▶ Exercise details
Once you reach the line with "right eye: (367, 167)" below, copy each line exactly, stopping after the line with "left back paw: (650, 654)", and skip any pictures.

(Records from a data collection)
· · · ·

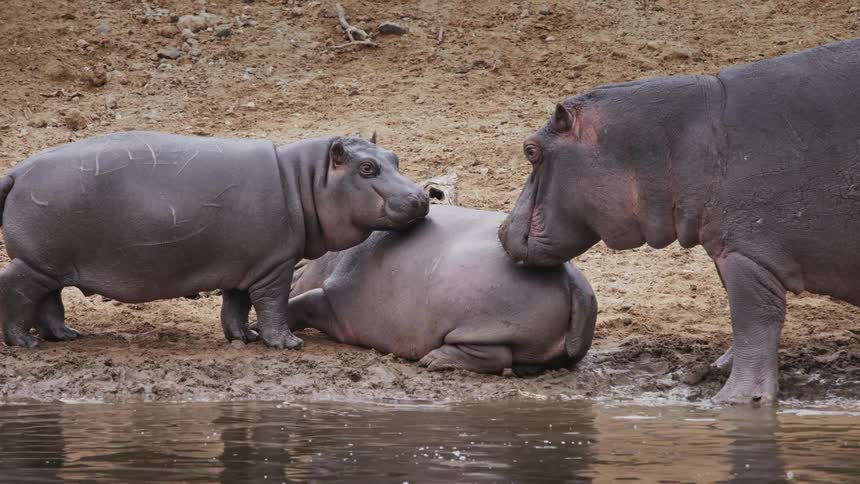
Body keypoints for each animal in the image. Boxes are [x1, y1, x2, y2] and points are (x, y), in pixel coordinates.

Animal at [0, 131, 429, 349]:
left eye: (394, 156)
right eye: (367, 167)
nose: (422, 197)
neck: (305, 180)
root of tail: (17, 171)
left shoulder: (247, 264)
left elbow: (235, 306)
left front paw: (245, 337)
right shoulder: (276, 265)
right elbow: (271, 304)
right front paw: (286, 343)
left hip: (50, 264)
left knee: (48, 301)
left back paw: (66, 336)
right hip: (37, 263)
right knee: (15, 290)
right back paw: (24, 344)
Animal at [286, 204, 597, 375]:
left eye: (297, 265)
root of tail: (572, 279)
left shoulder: (332, 302)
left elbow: (304, 304)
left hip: (480, 324)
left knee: (496, 356)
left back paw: (434, 360)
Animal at [498, 38, 860, 404]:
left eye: (531, 150)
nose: (502, 228)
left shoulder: (747, 252)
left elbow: (754, 321)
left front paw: (733, 400)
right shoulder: (726, 248)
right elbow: (741, 322)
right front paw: (717, 369)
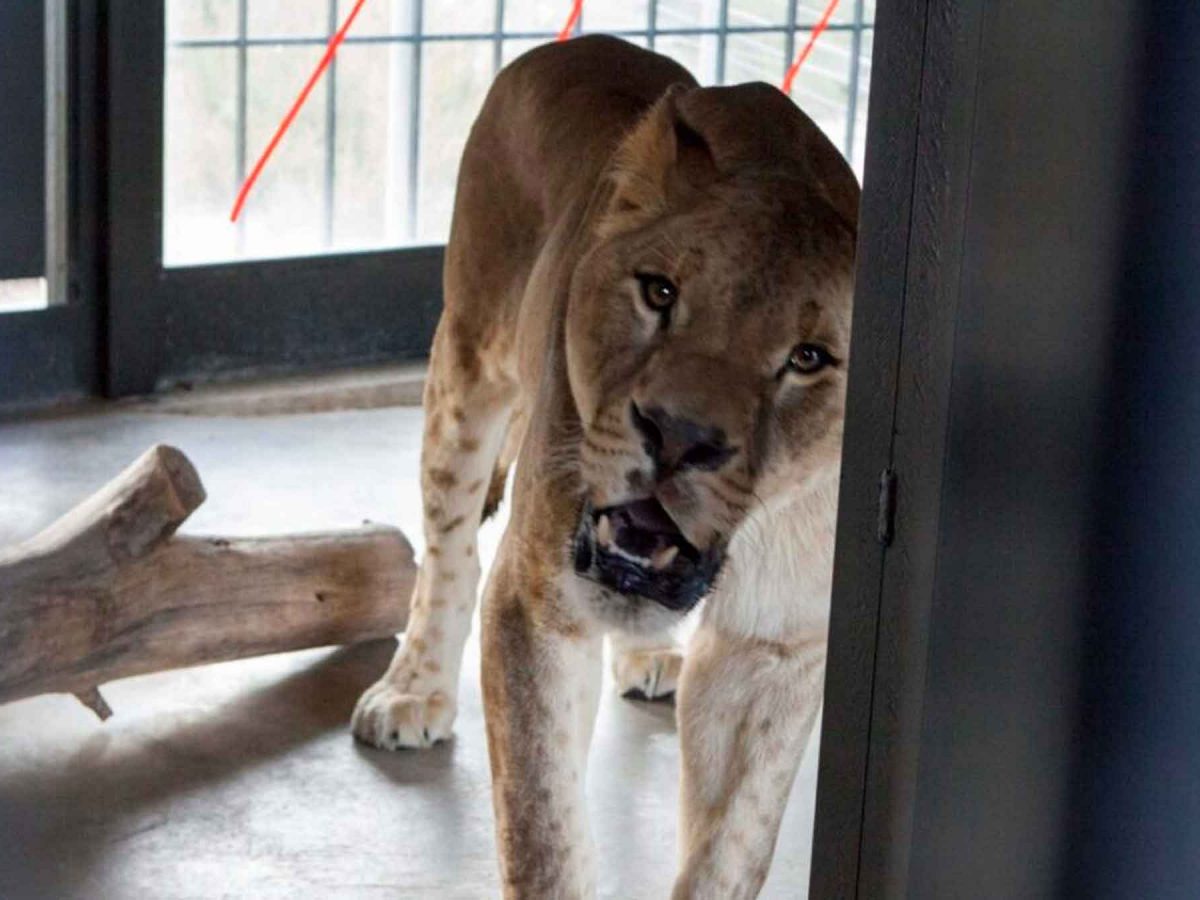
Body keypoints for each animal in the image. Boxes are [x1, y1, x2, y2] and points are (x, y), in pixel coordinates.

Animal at [351, 35, 859, 898]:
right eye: (659, 292)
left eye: (808, 359)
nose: (678, 435)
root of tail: (573, 45)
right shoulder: (535, 605)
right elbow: (544, 834)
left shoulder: (774, 646)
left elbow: (732, 848)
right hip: (467, 361)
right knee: (447, 547)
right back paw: (413, 688)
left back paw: (650, 654)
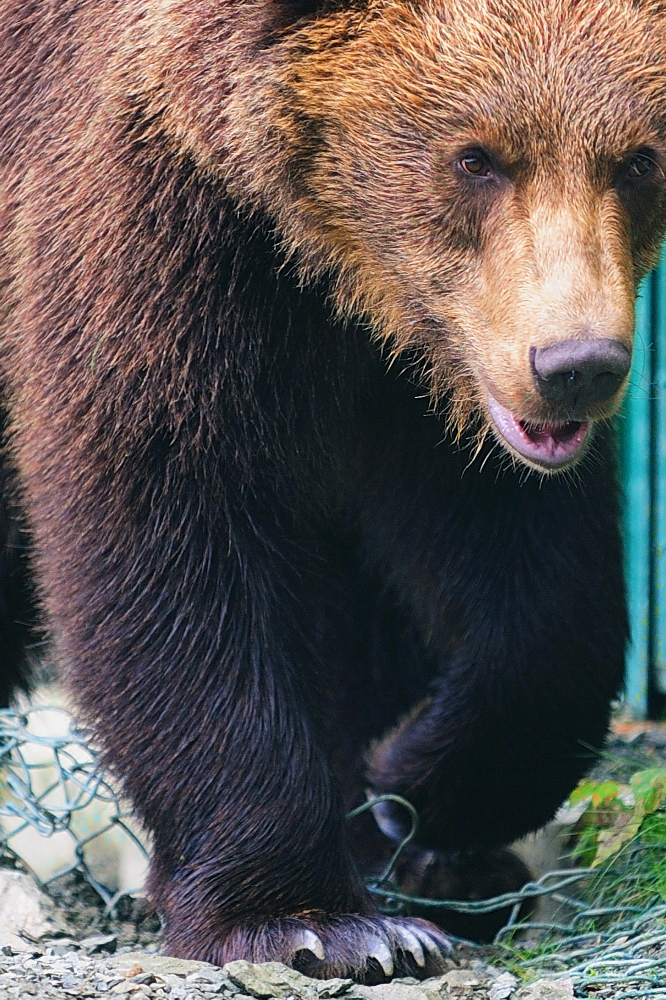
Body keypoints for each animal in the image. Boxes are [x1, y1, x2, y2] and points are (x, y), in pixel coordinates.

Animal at [0, 0, 660, 984]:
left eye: (638, 159)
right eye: (476, 157)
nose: (576, 366)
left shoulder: (434, 371)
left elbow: (537, 584)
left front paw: (414, 788)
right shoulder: (153, 223)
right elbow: (171, 530)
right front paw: (319, 921)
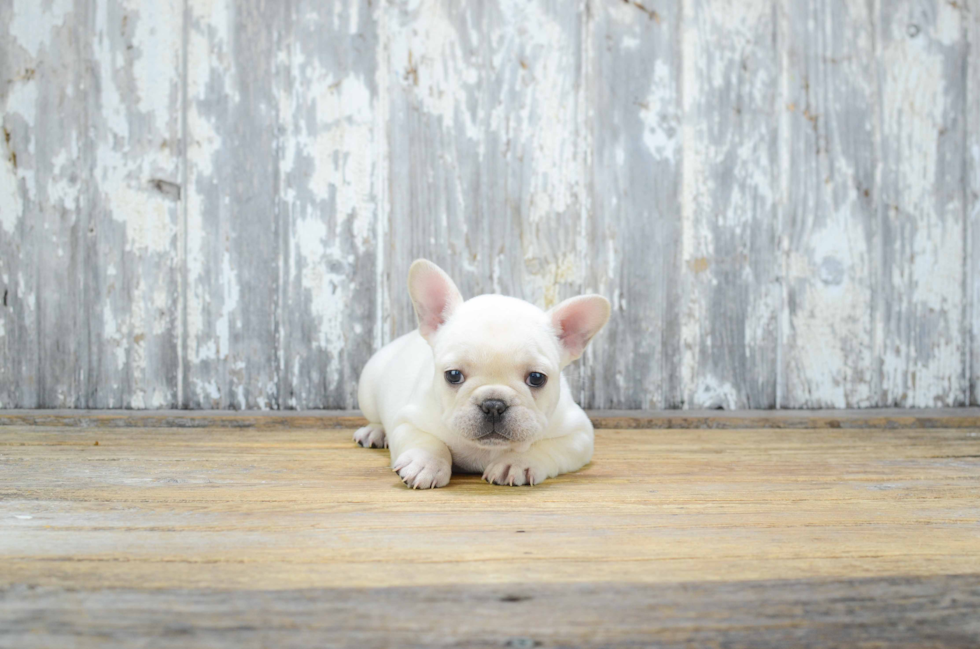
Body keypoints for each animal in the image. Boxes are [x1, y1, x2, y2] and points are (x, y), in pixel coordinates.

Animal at [352, 258, 612, 486]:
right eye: (453, 375)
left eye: (537, 378)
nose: (494, 404)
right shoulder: (409, 420)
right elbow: (428, 441)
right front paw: (426, 463)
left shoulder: (579, 434)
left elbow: (544, 446)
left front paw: (516, 462)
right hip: (368, 389)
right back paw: (375, 433)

· · · ·

▶ Exercise response
right eye: (367, 167)
nose: (422, 197)
neck: (305, 180)
root of tail: (17, 171)
left shoulder: (247, 264)
left elbow: (235, 306)
left front paw: (245, 337)
right shoulder: (276, 265)
right elbow: (271, 304)
right front paw: (286, 343)
left hip: (50, 264)
left knee: (48, 301)
left back paw: (66, 336)
right hip: (37, 263)
right knee: (15, 290)
right back paw: (24, 344)
Animal at [286, 204, 597, 375]:
left eye: (297, 265)
root of tail: (572, 279)
left shoulder: (332, 302)
left elbow: (304, 304)
left hip: (480, 324)
left knee: (496, 356)
left back paw: (434, 360)
Animal at [498, 38, 860, 404]:
left eye: (531, 150)
nose: (502, 228)
left shoulder: (747, 252)
left elbow: (754, 321)
left front paw: (733, 400)
right shoulder: (726, 248)
right elbow: (741, 322)
right front paw: (717, 369)
Body keypoints for each animal in the image. Boxes are [x1, y1, x2, y2] and points are (x, y), in pixel coordinates.

Animal at [351, 35, 859, 898]:
right eye: (659, 292)
left eye: (808, 359)
nose: (678, 435)
root of tail: (573, 45)
right shoulder: (535, 605)
right elbow: (544, 834)
left shoulder: (774, 646)
left elbow: (732, 848)
right hip: (467, 361)
right knee: (447, 547)
right back paw: (413, 688)
left back paw: (650, 654)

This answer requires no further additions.